I wanted to find a list of Firefox addons that had smushed text in their title. E.g. FireBug or StumbleUpon. The normal porter stemming algorithm that Sphinx uses does not turn "StumbleUpon" into "stumbl upon" as it would with "Stumble Upon". I was hoping for, and unfortunately could not find a method to do a regular expression search/replace using mysql. If I could, I could have Sphinx read "StumbleUpon" as "Stumble Upon" and all would be well (although in theory this would backfire).
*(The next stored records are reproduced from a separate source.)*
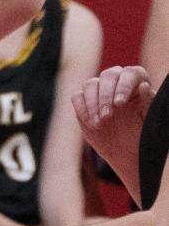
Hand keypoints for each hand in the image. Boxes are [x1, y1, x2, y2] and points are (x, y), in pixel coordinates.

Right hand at [73, 64, 151, 184]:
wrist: (126, 151)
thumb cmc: (140, 134)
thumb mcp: (147, 121)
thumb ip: (148, 103)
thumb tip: (144, 86)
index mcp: (136, 83)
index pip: (130, 74)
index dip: (124, 86)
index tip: (120, 104)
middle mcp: (117, 82)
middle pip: (108, 76)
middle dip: (105, 96)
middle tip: (107, 116)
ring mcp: (99, 91)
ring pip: (90, 84)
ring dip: (92, 103)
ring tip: (99, 124)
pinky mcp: (85, 102)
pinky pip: (77, 97)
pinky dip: (82, 110)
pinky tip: (91, 124)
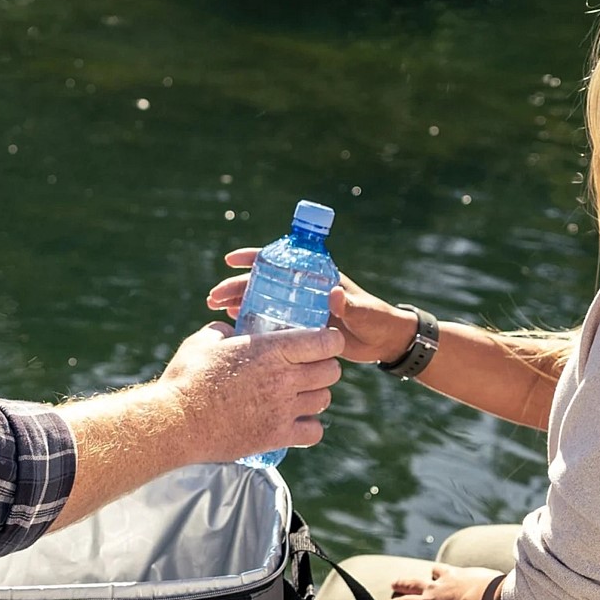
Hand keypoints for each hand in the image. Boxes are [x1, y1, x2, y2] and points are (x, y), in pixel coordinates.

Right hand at [155, 321, 343, 463]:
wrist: (177, 422)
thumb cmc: (188, 377)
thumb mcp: (206, 341)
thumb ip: (226, 331)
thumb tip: (232, 330)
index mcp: (272, 350)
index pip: (326, 342)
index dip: (329, 341)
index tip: (322, 343)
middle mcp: (285, 378)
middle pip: (331, 371)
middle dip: (324, 367)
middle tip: (309, 368)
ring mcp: (283, 409)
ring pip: (324, 399)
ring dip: (315, 395)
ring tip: (300, 394)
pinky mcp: (277, 436)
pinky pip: (314, 432)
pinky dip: (309, 427)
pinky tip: (295, 421)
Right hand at [208, 249, 419, 364]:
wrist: (385, 342)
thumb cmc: (378, 320)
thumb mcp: (363, 312)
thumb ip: (349, 305)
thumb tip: (334, 294)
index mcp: (316, 277)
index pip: (280, 260)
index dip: (254, 257)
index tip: (231, 260)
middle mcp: (304, 290)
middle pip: (263, 282)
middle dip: (236, 286)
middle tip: (214, 297)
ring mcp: (300, 309)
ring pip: (262, 301)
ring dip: (238, 303)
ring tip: (215, 312)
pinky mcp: (299, 330)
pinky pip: (270, 323)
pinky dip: (251, 323)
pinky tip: (234, 329)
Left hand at [381, 564, 507, 599]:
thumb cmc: (499, 592)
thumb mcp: (501, 584)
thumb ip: (508, 588)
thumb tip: (528, 589)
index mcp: (456, 577)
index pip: (441, 572)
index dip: (436, 573)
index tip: (433, 571)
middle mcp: (439, 589)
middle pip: (416, 584)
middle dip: (404, 584)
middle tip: (395, 582)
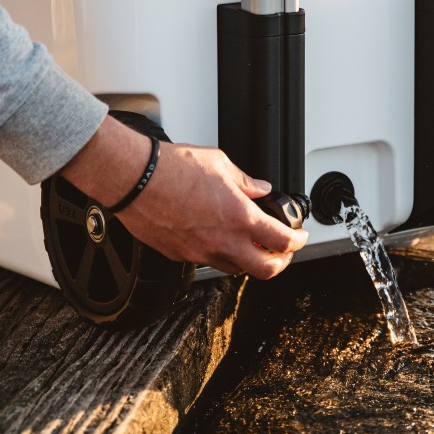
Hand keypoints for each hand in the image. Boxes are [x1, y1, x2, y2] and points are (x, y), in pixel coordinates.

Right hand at [60, 116, 307, 278]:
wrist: (134, 179)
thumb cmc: (171, 168)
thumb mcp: (220, 163)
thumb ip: (245, 181)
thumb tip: (259, 188)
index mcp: (240, 217)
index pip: (282, 241)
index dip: (298, 241)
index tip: (299, 237)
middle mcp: (223, 242)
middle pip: (265, 270)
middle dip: (280, 262)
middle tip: (282, 251)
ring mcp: (201, 252)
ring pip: (236, 269)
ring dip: (249, 260)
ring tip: (250, 245)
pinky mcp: (180, 256)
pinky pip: (208, 262)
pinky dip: (220, 255)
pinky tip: (218, 239)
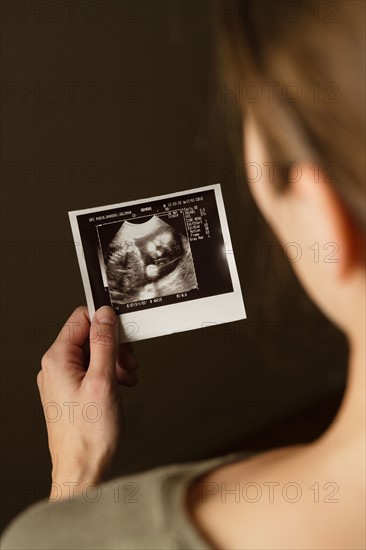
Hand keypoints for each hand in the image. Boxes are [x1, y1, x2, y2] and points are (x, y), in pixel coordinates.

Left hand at [36, 306, 137, 500]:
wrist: (82, 469)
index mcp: (57, 359)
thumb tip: (104, 315)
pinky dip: (108, 374)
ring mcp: (62, 380)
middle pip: (89, 336)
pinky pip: (90, 370)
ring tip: (126, 379)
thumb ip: (104, 343)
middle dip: (114, 346)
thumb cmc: (89, 435)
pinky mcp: (70, 391)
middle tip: (129, 364)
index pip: (81, 318)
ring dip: (114, 361)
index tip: (124, 333)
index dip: (106, 322)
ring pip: (92, 354)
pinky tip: (119, 386)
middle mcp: (55, 367)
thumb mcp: (103, 380)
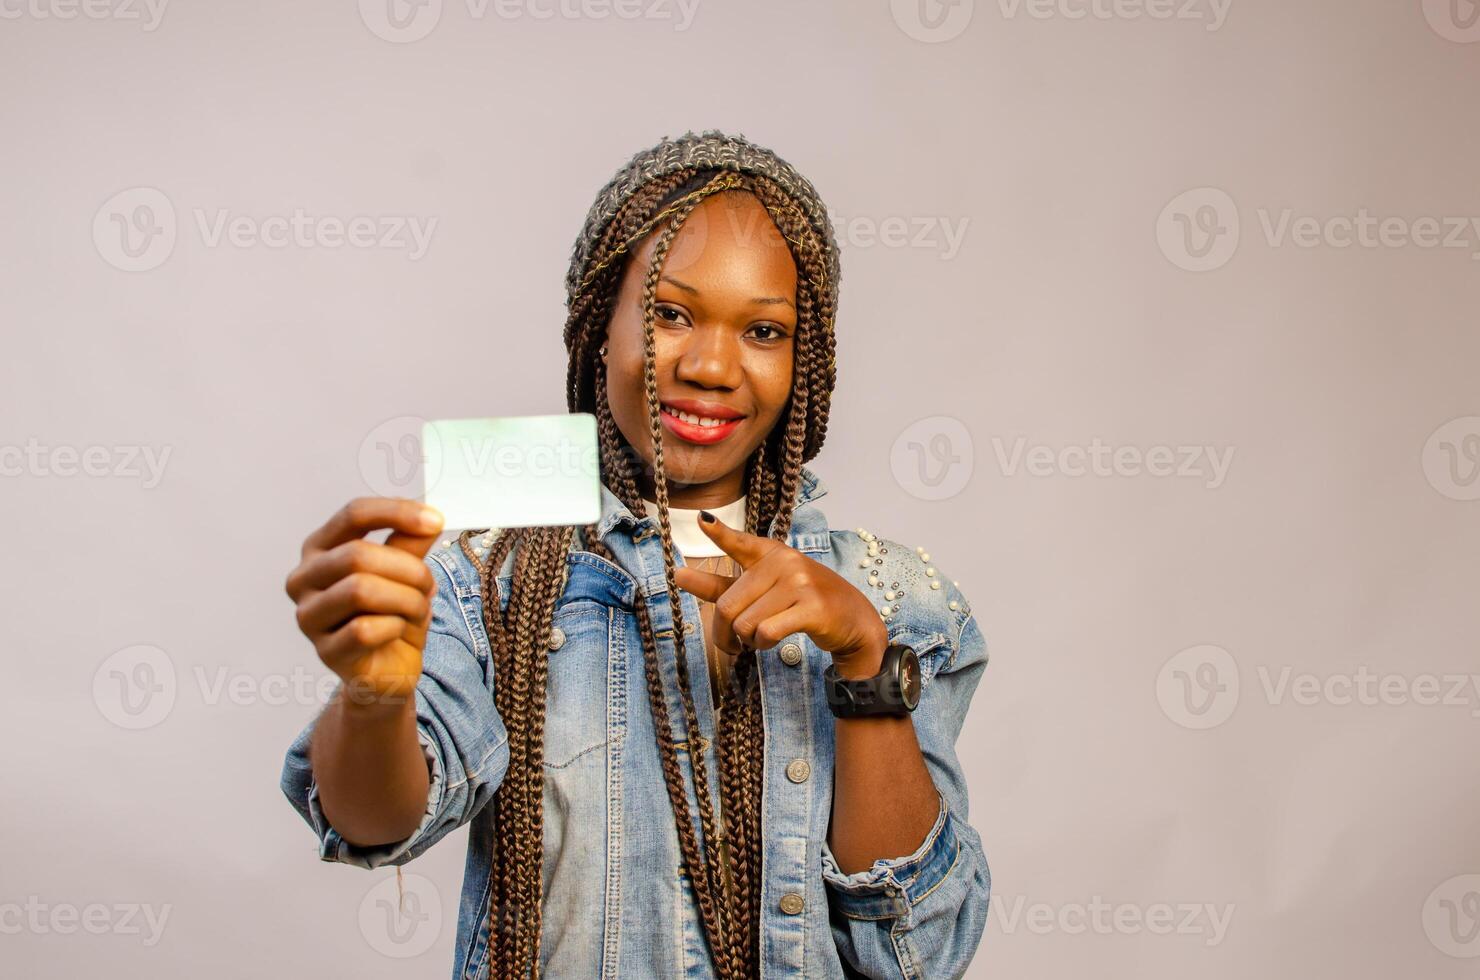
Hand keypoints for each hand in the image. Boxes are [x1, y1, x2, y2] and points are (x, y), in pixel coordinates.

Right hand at [285, 497, 443, 704]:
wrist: (388, 669)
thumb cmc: (390, 614)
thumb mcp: (405, 571)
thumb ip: (411, 543)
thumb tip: (430, 517)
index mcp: (320, 548)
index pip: (353, 514)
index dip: (396, 513)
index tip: (436, 520)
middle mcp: (304, 578)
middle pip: (357, 554)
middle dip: (407, 568)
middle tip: (428, 584)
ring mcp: (309, 616)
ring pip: (360, 591)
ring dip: (405, 598)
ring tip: (416, 609)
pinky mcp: (325, 651)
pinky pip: (365, 630)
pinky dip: (395, 627)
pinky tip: (398, 631)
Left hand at [671, 513, 887, 678]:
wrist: (852, 620)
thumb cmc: (803, 603)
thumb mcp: (763, 590)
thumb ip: (721, 585)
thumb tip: (677, 574)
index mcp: (771, 553)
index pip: (740, 543)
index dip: (719, 534)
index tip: (701, 520)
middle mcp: (784, 562)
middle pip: (728, 605)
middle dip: (724, 633)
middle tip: (734, 645)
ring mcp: (799, 583)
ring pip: (745, 623)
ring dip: (748, 641)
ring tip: (761, 639)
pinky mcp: (811, 607)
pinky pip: (766, 631)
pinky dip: (763, 644)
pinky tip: (771, 642)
So my Plan B was to get a list of common smushed named addons (I'd say camelCase, but camelCase is different from SmushedText). Naturally I used my exceptional skill at regular expressions to concoct this query:
mysql> SELECT name FROM translated_addons WHERE name REGEXP '[a-z][A-Z][a-z]' = 1 LIMIT 10;
+------------------------+
| name |
+------------------------+
| Orbit Grey |
| Phoenity |
| Pinball |
| Qute |
| FirefoxModern |
| Adblock |
| Add Bookmark Here |
| All-in-One Gestures |
| Bookmarks Synchronizer |
| Browser Uptime |
+------------------------+
10 rows in set (41.28 sec)
Wait... none of these match. I scratched my head for a bit and then thought, oh wait, mysql is case insenstivie maybe it's turning [a-z][A-Z][a-z] into [a-z][a-z][a-z] ― stupid, but consistent with mysql. Then I pulled my other regexp card out of my sleve, character classes:
mysql> SELECT name FROM translated_addons WHERE name REGEXP '[[:lower:]][[:upper:]][[:lower:]]' = 1 LIMIT 10;
+------------------------+
| name |
+------------------------+
| Orbit Grey |
| Phoenity |
| Pinball |
| Qute |
| FirefoxModern |
| Adblock |
| Add Bookmark Here |
| All-in-One Gestures |
| Bookmarks Synchronizer |
| Browser Uptime |
+------------------------+
10 rows in set (12.96 sec)
No difference. Time to pull out the mysql documentation:
REGEXP is not case sensitive, except when used with binary strings.
ORLY?
Case-insenstive regular expressions when looking for [[:upper:]] or [[:lower:]]? Fine... I'll add some syntax to make you work right:
mysql> SELECT DISTINCT name FROM translated_addons WHERE name REGEXP BINARY '[[:lower:]][[:upper:]][[:lower:]]' = 1 LIMIT 10;
+---------------------------+
| name |
+---------------------------+
| FirefoxModern |
| ChatZilla |
| ChromEdit |
| CuteMenus |
| DownloadWith |
| easyGestures |
| JavaScript Console Status |
| LinkVisitor |
| OpenBook |
| QuickNote |
+---------------------------+
10 rows in set (9.68 sec)
That's more like it!
Unfortunately there's about 2609 addons matching this query and since I can't automatically fix these in mysql, I'll need to do some work:
1. Create a new table for additional indexable data.
2. Upon creation of any new addons with names that have SmushedText - store the "un smushed text".
3. Index this "extras" field in Sphinx.
Bug: 517699



MySQL isn’t inherently case insensitive, certain data types are. VARCHAR for example. CHAR is case sensitive. You could safely convert your existing varchar field to char and then your regex might work better.
There is a match in the initial set (with your assumptions from the initial test): “FirefoxModern” should be the only match because it has “xMo” in it. Regular expressions ought to be case-sensitive by default, however, as they are in virtually every other usage.